Depuis combien d’années n’avons-nous pas parlé ? Te souviens-tu de la dernière fois où nous nous sommes assis dans la cuisine avec une tasse de thé ? Te rappelles-tu quand tes enfants ont quitté la maison ? Il y a bien longtemps que notre maison est divisée en deux comme l’est la ville. Nous ne vivons pas ensemble, nous nous partageons le même toit. Parfois les soirs d’été, je regarde par la fenêtre de la cuisine, je vois le feu crépusculaire sur l’arête des collines .C’est si beau que cela me donne la force de tenir un jour de plus. Le soleil se couche sur Belfast et c’est encore une journée sans John, Sean et Paddy. Y penses-tu encore à notre fils tombé sous les balles du RUC au coin de Sandy Row ? L’as-tu au moins une fois pleuré cet enfant qui voyait en toi un héros de la résistance ? Un héros ! Tes seules batailles tu les as menées dans la chaleur collante et crasseuse de chez Murphy. Un héros qui chante fort la fière Irlande avec ses compagnons d’ivrognerie, qui bat sa femme mais qui baisse les yeux quand il croise un soldat ! Tu n’es pas digne d’être irlandais. Nous avons perdu John parce qu’il voulait que tu sois fier de lui, les deux autres sont partis parce qu’ils avaient honte de toi !
Je me souviens quand ils étaient petits, quand ils jouaient à la guerre avec des bouts de bois dans la rue comme tous les enfants de McDonnell Street. Les enfants jouaient, les femmes parlaient sur le trottoir jusqu’à l’arrivée des hommes qui rentraient du chantier naval. Les « Troubles » grondaient mais nous ressemblions tous encore à des familles. Les femmes soutenaient les épouses et les mères de prisonniers, consolaient les veuves. Les maris avaient encore du travail. Le samedi soir toute la rue se retrouvait au pub pour boire une pinte ou deux et chanter Le Chant du soldat avant de rentrer. La semaine les femmes n’y allaient pas, il fallait s’occuper des enfants et se préparer au retour d’un mari invariablement saoul et violent. L’histoire se répétait d’une maison à l’autre comme un écho. Notre silence de femmes humiliées était notre seul soutien et notre dernière trace de dignité.

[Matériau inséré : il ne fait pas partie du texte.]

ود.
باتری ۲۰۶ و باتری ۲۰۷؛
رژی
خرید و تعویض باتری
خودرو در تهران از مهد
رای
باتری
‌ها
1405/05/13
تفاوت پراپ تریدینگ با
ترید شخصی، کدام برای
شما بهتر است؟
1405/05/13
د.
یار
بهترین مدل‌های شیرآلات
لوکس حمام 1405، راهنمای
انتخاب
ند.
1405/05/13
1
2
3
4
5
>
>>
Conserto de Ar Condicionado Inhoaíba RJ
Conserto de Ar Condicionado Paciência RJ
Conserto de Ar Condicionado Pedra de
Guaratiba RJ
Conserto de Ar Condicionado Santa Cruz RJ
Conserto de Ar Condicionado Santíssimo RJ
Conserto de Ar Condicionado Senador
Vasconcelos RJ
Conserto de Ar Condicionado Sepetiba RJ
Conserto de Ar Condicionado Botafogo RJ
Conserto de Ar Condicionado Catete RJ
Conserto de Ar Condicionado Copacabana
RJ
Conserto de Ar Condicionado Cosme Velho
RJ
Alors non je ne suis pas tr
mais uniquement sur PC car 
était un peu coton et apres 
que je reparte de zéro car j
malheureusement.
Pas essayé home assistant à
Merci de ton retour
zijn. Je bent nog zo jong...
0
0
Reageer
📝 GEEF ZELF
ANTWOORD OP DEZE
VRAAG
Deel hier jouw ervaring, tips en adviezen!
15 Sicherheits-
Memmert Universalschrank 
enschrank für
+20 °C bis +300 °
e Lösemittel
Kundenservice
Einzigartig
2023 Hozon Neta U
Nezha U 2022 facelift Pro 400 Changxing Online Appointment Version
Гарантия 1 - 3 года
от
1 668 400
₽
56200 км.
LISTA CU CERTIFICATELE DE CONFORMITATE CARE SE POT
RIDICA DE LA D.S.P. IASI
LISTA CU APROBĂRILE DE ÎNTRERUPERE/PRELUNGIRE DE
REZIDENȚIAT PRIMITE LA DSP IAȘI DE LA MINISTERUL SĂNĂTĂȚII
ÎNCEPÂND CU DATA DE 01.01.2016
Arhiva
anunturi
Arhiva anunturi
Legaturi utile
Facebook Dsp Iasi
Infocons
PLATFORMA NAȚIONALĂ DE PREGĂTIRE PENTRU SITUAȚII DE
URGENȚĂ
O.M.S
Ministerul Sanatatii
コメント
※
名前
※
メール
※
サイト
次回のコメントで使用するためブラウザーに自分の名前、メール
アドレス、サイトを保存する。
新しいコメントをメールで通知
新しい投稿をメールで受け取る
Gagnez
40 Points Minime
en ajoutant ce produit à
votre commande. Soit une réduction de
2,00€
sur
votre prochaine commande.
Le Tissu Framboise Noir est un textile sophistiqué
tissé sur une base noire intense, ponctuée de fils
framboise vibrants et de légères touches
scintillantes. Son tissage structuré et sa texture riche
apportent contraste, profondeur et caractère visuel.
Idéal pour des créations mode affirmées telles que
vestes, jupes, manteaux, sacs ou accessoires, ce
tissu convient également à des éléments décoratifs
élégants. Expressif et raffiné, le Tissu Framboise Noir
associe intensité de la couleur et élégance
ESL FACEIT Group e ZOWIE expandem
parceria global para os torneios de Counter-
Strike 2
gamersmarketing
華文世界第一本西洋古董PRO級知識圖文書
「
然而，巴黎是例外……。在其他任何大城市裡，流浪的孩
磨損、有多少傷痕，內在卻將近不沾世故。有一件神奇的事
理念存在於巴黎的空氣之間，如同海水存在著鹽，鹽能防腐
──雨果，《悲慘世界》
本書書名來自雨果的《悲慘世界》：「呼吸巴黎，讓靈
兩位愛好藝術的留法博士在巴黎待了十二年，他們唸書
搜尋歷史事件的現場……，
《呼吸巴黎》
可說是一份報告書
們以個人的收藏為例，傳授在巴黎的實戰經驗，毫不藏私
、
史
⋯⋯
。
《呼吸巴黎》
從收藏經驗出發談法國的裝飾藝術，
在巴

La rue est toujours la même, nous avons encore tous les mêmes maisons en brique, un salon devant, une cuisine derrière, un escalier, deux chambres à l’étage, un bout de cour entre deux palissades en bois. Quelle que soit la maison dans laquelle on rentre, on se croit chez soi. Les enfants ont grandit, ils sont partis, Dieu les protège ! Restent les survivants, les mères abandonnées, les pères haineux et parmi eux les fantômes. Des hordes de fantômes auxquels on se heurte à chaque coin de rue, ceux qui sont tombés pour venger un père, un frère et qui croyaient encore à la liberté. Les combats cessent, les chefs signent des traités, toutes les milices déposent les armes mais personne ne dépose sa rancœur.
Je ne crois pas avoir jamais eu de colère contre toi, juste du mépris et de la pitié. Maintenant que nous arrivons au crépuscule de notre vie, je peux bien te dire que tu ne mérites que mon indifférence. J’ai mis au monde tes enfants, je les ai élevés comme j’ai pu, j’ai supporté ta brutalité jusque dans mon lit, j’ai lavé ta crasse et nourri ton corps. Je n’en ferai pas davantage.
Avant que la nuit envahisse totalement mon âme, tant qu’il me reste quelques rayons de lumière rousse comme celle si belle que je regarde depuis la fenêtre de la cuisine, je m’en vais. Rassure-toi, je pars les mains vides. Les seuls trésors de cette maison sont déjà partis. Je vais les rejoindre. Je sais que tu ne viendras pas me chercher à Dublin, tu as bien trop peur de tes fils. Je te laisse ta maison, tes fantômes, tes chants patriotiques, ta lâcheté et ta haine. Fais-en bon usage avant que la nuit ne s’abatte définitivement sur ce qu’il reste de toi.